> [Aim A]: In the excerpt on constant-time implementation, why would attacks aimed at the half-trace and multiplicative inverse operations be pointless? Answer in one to three sentences.

4.2 Left-to-Right Regular Approach

Algorithm 5 presents a complete description of a regular scalar multiplication approach that uses as a building block the regular width-\(w\) \(\tau \)-recoding procedure just described.

For benchmarking purposes, we also included a baseline implementation of the customary Montgomery López-Dahab ladder. This allows easier comparisons with related work and permits to evaluate the impact of incomplete reduction in the field arithmetic performance (cf. Subsect. 5.2).

5 Implementation Issues and Results

In this Section, we discuss several implementation issues. We also present our experimental results and we compare them against state-of-the-art protected point multiplication implementations at the 128-bit security level.

5.1 Mechanisms to Achieve a Constant-Time GLS-Montgomery Ladder Implementation

To protect the previously described algorithms against timing attacks, we observed the following precautions:

Branchless Code. The main loop, the pre- and post-computation phases are implemented by a completely branch-free code.

Data Veiling. To guarantee a constant memory access pattern in the main loop of the Montgomery ladder algorithms, we proposed an efficient data veiling method, as described in Algorithm 7 of Appendix B. Algorithm 7 evaluates the actual and the previous scalar bits to decide whether the variables containing the Montgomery-LD accumulators values should or should not be masked. This strategy saves a considerable portion of the computational effort associated to Algorithm 1 of [4].

Field Arithmetic. Two of the base field arithmetic operations over \({\mathbb {F}}_{q}\) were implemented through look-up tables, namely, the half-trace and the multiplicative inverse operations. The half-trace is used to perform the point halving primitive, which is required in the pre-computation phase of the Montgomery-LD halve-and-add algorithm. The multiplicative inverse is one of the operations in the \(y\)-coordinate retrieval procedure, at the end of the Montgomery ladder algorithms. Also, whenever post-computational additions are necessary, inverses must be performed to convert a point from LD-projective to affine coordinates.

Although we are aware of the existence of protocols that consider the base point as a secret information [6], in which case one could not consider that our software provides protection against timing attacks, in the vast majority of protocols, the base point is public. Consequently, any attacks aimed at the two field operations mentioned above would be pointless.

5.2 Mechanisms to Achieve a Constant-Time Koblitz Implementation

Implementing Algorithm 5 in constant time needs some care, since all of its building blocks must be implemented in constant time.

Finite Field Arithmetic. Modern implementations of finite field arithmetic can make extensive use of vector registers, removing timing variances due to the cache hierarchy. For our illustrative implementation of curve NIST-K283, we closely follow the arithmetic described in Bluhm-Gueron [4], adopting the incomplete reduction improvement proposed by Negre-Robert [28].

Integer Recoding. All the branches in Algorithm 4 need to be eliminated by conditional execution statements to protect leakage of the scalar \(k\). Moreover, to remove the remaining sign-related branches, multiple precision integer arithmetic must be implemented in complement of two. If two constants, say \(\beta _u,\gamma _u,\) are stored in a precomputed table, then they need to be recovered by a linear pass across the table in constant time. Finally, the partial reduction step producing \(\rho '\) must also be implemented in constant time by removing all of its branches. Notice that the requirement for \(r_0,r_1\) to be odd is not a problem, since partial reduction can be modified to always result in odd integers, with a possible correction at the end of the scalar multiplication by performing a (protected) conditional subtraction of points (line 14 of Algorithm 5).

Dataset items

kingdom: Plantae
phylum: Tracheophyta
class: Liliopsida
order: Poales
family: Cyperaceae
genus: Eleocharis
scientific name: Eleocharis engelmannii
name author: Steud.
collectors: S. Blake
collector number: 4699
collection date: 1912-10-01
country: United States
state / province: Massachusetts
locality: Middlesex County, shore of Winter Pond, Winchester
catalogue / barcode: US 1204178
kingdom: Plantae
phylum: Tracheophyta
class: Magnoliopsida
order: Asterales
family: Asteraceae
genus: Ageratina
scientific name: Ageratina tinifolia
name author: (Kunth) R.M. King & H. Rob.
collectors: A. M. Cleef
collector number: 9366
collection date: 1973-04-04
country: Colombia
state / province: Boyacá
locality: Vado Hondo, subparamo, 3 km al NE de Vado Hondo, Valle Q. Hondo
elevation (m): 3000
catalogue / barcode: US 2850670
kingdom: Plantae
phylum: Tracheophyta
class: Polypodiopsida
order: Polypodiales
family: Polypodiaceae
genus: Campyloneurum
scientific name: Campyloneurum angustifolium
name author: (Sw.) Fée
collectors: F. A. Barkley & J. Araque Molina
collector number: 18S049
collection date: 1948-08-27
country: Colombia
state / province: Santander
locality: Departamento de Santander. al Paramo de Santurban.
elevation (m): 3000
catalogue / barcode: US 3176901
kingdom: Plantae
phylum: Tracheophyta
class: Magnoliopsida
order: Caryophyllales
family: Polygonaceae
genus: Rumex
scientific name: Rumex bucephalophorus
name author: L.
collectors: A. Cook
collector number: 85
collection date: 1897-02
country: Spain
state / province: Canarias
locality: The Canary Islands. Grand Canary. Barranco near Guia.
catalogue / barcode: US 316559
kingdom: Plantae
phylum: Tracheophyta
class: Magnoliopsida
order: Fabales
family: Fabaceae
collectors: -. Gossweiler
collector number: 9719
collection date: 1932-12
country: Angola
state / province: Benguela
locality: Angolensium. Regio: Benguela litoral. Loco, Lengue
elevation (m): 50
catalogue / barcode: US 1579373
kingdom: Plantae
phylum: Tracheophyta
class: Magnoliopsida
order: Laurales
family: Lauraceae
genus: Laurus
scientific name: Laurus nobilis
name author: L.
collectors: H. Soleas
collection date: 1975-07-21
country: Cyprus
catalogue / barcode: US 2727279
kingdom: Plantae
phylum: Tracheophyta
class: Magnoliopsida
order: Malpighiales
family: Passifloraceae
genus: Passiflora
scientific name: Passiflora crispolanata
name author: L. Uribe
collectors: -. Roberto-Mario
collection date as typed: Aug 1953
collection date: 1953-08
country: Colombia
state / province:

> [Aim B]: Arrange as a numbered list the lines of the records, starting with the line that contains "country: Cyprus" and going on through the end of the records. Include both ends and leave out blank lines.

> [Task solution A]: In the vast majority of protocols the base point is public, so attacks on these two table-based field operations would be pointless. The exception is protocols that treat the base point as secret information. For those protocols, the software could not be considered protected against timing attacks.

> [Task solution B]:
1. country: Cyprus
2. catalogue / barcode: US 2727279
3. kingdom: Plantae
4. phylum: Tracheophyta
5. class: Magnoliopsida
6. order: Malpighiales
7. family: Passifloraceae
8. genus: Passiflora
9. scientific name: Passiflora crispolanata
10. name author: L. Uribe
11. collectors: -. Roberto-Mario
12. collection date as typed: Aug 1953
13. collection date: 1953-08
14. country: Colombia
15. state / province:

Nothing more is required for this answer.